Hating your body for no good reason is a classic BTCD.  As an umpteenth-wave proto-feminist I fought against it from my early puberty until somewhere in my late teens when I finally came to real acceptance of my own physical form.  Then I existed in a wonderful world of 'reasonably attractive and ok with that' until the aforementioned procreation.  Something about the whole process of pregnancy just left me open for all the newly-arrived Body Image harpies in my head, the constant hormonal fluctuations made me succumb to the resultant angst over and over, until it became a habit to allow those negative thoughts through.  I don't know when exactly it was that I crossed the line between self-effacing humour comments and bitter self-hating comments, but somewhere, there, me cracking wise about my imperfections became a string of small self-destroying words.  It became ok for me to make these harsh judgments about a body that was recovering from childbirth, to feel ashamed and not good enough.  To feel that my body had been broken, scarred, ruined.

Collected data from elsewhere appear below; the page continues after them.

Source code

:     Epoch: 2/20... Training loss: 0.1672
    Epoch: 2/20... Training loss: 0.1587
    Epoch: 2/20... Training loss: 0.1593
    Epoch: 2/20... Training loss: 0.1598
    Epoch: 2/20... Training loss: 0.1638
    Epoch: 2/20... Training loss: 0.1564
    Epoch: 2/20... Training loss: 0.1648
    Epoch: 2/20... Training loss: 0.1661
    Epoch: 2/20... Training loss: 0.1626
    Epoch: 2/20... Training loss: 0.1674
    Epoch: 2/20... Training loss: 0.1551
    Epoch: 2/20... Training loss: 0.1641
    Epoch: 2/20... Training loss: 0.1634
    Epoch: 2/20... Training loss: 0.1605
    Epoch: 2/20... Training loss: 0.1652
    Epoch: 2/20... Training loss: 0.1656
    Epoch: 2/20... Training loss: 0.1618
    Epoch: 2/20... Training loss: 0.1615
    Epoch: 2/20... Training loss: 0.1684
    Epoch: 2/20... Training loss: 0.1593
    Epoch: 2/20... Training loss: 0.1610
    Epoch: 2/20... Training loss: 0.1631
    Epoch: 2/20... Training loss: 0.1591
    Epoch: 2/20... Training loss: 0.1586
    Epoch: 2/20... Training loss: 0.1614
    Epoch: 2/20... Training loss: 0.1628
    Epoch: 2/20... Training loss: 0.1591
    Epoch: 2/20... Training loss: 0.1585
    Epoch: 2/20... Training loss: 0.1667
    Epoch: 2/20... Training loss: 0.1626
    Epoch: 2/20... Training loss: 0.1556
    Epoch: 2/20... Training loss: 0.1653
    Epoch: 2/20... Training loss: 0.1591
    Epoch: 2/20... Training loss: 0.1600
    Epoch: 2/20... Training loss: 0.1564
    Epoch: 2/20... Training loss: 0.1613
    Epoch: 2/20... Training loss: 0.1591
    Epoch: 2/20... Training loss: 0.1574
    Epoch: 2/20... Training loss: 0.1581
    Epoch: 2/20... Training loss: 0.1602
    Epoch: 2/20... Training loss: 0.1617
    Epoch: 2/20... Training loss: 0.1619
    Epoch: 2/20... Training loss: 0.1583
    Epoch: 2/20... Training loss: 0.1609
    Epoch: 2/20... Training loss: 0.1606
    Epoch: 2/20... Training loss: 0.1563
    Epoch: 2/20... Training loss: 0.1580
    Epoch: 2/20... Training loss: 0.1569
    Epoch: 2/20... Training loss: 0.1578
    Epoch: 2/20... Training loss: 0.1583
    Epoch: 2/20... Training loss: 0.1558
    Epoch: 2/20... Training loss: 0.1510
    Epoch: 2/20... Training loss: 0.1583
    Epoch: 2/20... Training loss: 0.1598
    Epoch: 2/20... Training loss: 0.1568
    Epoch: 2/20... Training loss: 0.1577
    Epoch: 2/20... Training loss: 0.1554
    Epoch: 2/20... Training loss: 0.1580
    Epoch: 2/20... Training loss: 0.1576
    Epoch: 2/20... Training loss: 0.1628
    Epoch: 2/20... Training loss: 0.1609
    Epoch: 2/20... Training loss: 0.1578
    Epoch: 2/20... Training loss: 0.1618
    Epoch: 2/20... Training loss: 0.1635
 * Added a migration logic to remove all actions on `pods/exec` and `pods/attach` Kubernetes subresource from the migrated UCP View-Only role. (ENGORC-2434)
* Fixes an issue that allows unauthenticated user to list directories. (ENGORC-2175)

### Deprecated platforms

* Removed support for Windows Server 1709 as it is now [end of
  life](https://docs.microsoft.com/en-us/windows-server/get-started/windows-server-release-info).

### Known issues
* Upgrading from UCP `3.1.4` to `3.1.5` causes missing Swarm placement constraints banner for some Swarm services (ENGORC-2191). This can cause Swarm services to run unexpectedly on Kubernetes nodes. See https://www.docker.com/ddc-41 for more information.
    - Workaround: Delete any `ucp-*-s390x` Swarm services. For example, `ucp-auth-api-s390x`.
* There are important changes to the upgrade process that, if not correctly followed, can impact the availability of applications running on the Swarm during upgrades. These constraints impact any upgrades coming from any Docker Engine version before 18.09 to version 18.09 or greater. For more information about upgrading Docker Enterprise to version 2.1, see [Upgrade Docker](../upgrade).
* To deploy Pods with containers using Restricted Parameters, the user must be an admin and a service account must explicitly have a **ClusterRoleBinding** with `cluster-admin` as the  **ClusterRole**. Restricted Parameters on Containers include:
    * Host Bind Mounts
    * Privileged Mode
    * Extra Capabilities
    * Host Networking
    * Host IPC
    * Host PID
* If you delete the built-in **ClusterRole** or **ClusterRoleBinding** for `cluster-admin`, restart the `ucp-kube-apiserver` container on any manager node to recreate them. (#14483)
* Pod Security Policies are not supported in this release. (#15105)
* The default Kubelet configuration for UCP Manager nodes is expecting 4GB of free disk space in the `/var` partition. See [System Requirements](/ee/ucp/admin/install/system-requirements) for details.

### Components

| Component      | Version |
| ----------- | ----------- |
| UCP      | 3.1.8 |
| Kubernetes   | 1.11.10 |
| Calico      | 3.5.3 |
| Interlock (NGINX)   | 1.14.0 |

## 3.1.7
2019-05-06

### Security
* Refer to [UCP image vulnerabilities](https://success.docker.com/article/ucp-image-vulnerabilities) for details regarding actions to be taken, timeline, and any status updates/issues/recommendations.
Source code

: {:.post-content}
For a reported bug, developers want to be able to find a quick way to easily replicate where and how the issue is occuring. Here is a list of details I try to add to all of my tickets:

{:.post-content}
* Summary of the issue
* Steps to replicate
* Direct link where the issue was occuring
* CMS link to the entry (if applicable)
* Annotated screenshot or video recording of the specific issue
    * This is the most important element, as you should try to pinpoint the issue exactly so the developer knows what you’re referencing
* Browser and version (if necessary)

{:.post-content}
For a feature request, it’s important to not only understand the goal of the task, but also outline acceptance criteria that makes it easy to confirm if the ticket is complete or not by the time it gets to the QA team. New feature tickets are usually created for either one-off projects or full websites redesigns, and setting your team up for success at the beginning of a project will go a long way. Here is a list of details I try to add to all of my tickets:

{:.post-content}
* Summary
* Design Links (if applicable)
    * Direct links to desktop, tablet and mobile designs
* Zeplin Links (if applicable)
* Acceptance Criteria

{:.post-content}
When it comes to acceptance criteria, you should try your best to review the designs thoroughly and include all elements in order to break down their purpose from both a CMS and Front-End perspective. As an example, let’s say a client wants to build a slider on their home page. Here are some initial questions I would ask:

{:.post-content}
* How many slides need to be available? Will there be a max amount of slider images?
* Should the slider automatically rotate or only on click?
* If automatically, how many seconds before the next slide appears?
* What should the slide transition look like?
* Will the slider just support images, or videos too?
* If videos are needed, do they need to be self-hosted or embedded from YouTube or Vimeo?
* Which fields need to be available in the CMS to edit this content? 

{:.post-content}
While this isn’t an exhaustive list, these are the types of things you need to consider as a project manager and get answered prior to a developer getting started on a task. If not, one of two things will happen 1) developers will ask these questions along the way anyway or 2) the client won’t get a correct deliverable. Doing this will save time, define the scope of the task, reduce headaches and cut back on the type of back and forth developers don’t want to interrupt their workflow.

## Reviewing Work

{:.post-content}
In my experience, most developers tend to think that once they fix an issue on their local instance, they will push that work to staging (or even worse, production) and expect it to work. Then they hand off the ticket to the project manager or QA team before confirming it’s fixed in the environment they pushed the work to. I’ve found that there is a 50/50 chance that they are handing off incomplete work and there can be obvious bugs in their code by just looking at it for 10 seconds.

Well, it hasn't been.  I know now that I was so very skewed, so very wrong.  In fact, I went back and had *another* baby.  I gained more weight this time, even.  I had another unscheduled c-section and another long slog through post-baby-belly why-me.  I still have a flabby stomach that will not win me any prizes, that I sometimes squeeze through my fingers like bread dough as if it's a costume I might be able to take off.

But I don't hate my doughy flesh.  And I don't hate *me* for wearing it.  Because I refuse to fall prey to the BTCD, not when I've already got so much on my plate, not when I have a chance to be a good example for my daughter, not when engaging in the behaviours will actually *make* me hate myself.

I am not perfect.  I am not beautiful.  I do not look the way I do in my head.  But that really doesn't matter.  Looks are, ultimately, such a small part of what makes a person loveable, no matter what the god damned media keeps trying to tell us.  I think my looks are 10% of what makes me myself, and I've decided my looks are 20% less appealing than I want them to be.  Not a huge defecit there, my 20% chunk of my 10% section.  See?  Doesn't matter.  Follow the math.  The math won't lie.